Toplumların algısına, yargısına göre o toplumun insan ve gelecek tasavvuruna göre aynı toplumda dahi okula yüklenen anlam, işlev ve sorumluluk farlılıklar gösterir.
Blömke ve Herzig’e göre;
Bu algı ve yargılara göre okul, örneğin; bilgi aktarım merkezi, korunma ve barınma merkezi, yaşam ve deneyim merkezi, kültürlenme merkezi veya eğitim yoluyla kişilik ve karakter kazanma merkezi olarak görülür. Buna paralel olarak işlevleri bakımında okullar örneğin, kültür aktarımı merkezi, meslek edindirme merkezi, siyasal sadakati sağlama merkezi, sosyal hiyerarşiyi koruma merkezi, devletin sürekliliğini sağlama merkezi olarak tanımlanmaktadır. Blömke ve Herzig’e göre okul, biçimlenmiş bir kurum olmakla birlikte aynı zamanda sürekli biçimlenen bir kurumdur. Okula bakış açısındaki bu değişiklik, klasik okul anlayışı ve yeni anlayışının temel farkını oluşturuyor.
Klasik yaklaşımlar okulu, bir toplumun adeta sosyal, kültürel, tarihsel, siyasi ve ekonomik yapısının değişmez bir ürünü olarak görür ve onu buna göre biçimlenmiş bir kurum olarak tanımlar. Okulu sürekli biçimlenen bir örgüt olarak kabul eden yeni yaklaşımlar ise her bir okulu öğrenen bir örgüt ve kurum olarak kabul edip onu iyileştirmek amacıyla bilinçli ve sistematik bir biçimde geliştirilmesi gereken bir kurum olarak tanımlar.

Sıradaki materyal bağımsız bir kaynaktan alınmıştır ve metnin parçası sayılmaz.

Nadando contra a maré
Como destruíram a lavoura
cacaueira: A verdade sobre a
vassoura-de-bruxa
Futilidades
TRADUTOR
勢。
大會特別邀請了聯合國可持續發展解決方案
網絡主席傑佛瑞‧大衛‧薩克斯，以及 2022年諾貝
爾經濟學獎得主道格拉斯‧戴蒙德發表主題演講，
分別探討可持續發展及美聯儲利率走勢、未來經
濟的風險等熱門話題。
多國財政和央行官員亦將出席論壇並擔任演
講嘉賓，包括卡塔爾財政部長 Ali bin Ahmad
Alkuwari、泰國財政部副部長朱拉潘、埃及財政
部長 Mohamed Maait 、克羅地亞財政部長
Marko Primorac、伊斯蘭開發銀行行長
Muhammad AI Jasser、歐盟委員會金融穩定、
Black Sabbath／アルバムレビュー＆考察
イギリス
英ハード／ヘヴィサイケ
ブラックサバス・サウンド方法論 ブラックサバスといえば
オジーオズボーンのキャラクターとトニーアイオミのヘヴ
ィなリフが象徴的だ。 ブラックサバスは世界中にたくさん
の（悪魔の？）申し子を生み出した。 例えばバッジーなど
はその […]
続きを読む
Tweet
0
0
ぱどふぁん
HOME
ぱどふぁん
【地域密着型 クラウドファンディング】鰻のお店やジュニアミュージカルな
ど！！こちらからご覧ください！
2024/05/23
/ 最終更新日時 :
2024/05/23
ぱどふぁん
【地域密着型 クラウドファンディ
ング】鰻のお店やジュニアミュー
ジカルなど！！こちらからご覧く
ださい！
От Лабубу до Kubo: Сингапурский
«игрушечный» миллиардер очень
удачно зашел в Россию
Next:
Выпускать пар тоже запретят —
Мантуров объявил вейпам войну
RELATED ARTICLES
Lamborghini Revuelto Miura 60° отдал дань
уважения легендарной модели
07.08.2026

Okulun birçok etken neticesinde bir biçim kazanmış, gelişen ve ortaya çıkan yeni ihtiyaçlara göre değişen ve yeniden biçimlenen bir kurum olduğu açıktır. Ancak okulun, bunların yanı sıra aynı zamanda kendini, bireyi ve kültürel, siyasi, ekonomik tüm boyutlarıyla toplumsal yaşamı biçimlendiren bir kurum olduğunu da düşünmek okul yaklaşımlarına yeni bir bakış açısı daha kazandırabilir.

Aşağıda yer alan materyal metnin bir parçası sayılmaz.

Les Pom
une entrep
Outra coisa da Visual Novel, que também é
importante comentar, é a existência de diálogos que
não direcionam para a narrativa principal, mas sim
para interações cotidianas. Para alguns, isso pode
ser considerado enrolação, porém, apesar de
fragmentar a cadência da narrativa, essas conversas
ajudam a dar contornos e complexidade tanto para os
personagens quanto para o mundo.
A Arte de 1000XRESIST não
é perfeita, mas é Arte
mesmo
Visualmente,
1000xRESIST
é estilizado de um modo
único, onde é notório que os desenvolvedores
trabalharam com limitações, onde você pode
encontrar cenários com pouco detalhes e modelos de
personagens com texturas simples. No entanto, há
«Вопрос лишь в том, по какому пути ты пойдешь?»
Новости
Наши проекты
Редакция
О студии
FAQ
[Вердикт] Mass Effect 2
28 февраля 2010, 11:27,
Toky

Bir eğitim kurumu olarak okul, çok boyutludur. Okulun yakın çevresi, okulun fiziksel yapısı ve donanımı, yönetimi, öğretmenleri, öğrencileri ve velileri okulun mikro bileşenlerini ifade eder ve her bileşen kendi içerisinde yine birçok alt boyut barındırır. Mikro bileşenlerden biri olan veli örneğinde bu alt boyutlar; sorumlu, sorumsuz, ilgili, ilgisiz, bilinçli, bilinçsiz, okula karşı veya gönüllü şeklinde sıralanabilir.
Bu boyutlar örneğin öğrenci ve çevre için de geçerlidir. Okulun mezo bileşenleri arasında toplumu, kültürel değerleri, gelenek ve görenekleri ve folkloru saymak mümkündür. Okulun makro bileşenleri olarak içinde bulunduğu ülke, kıta, dünya ve tüm evren sayılabilir. Nihayetinde okulun krono yani zamansal bileşenleri olarak da okulun tarihte geçirdiği evreleri, tarihten getirdiği birikimi, geleneği ve hangi çağları hedeflediği sayılabilir.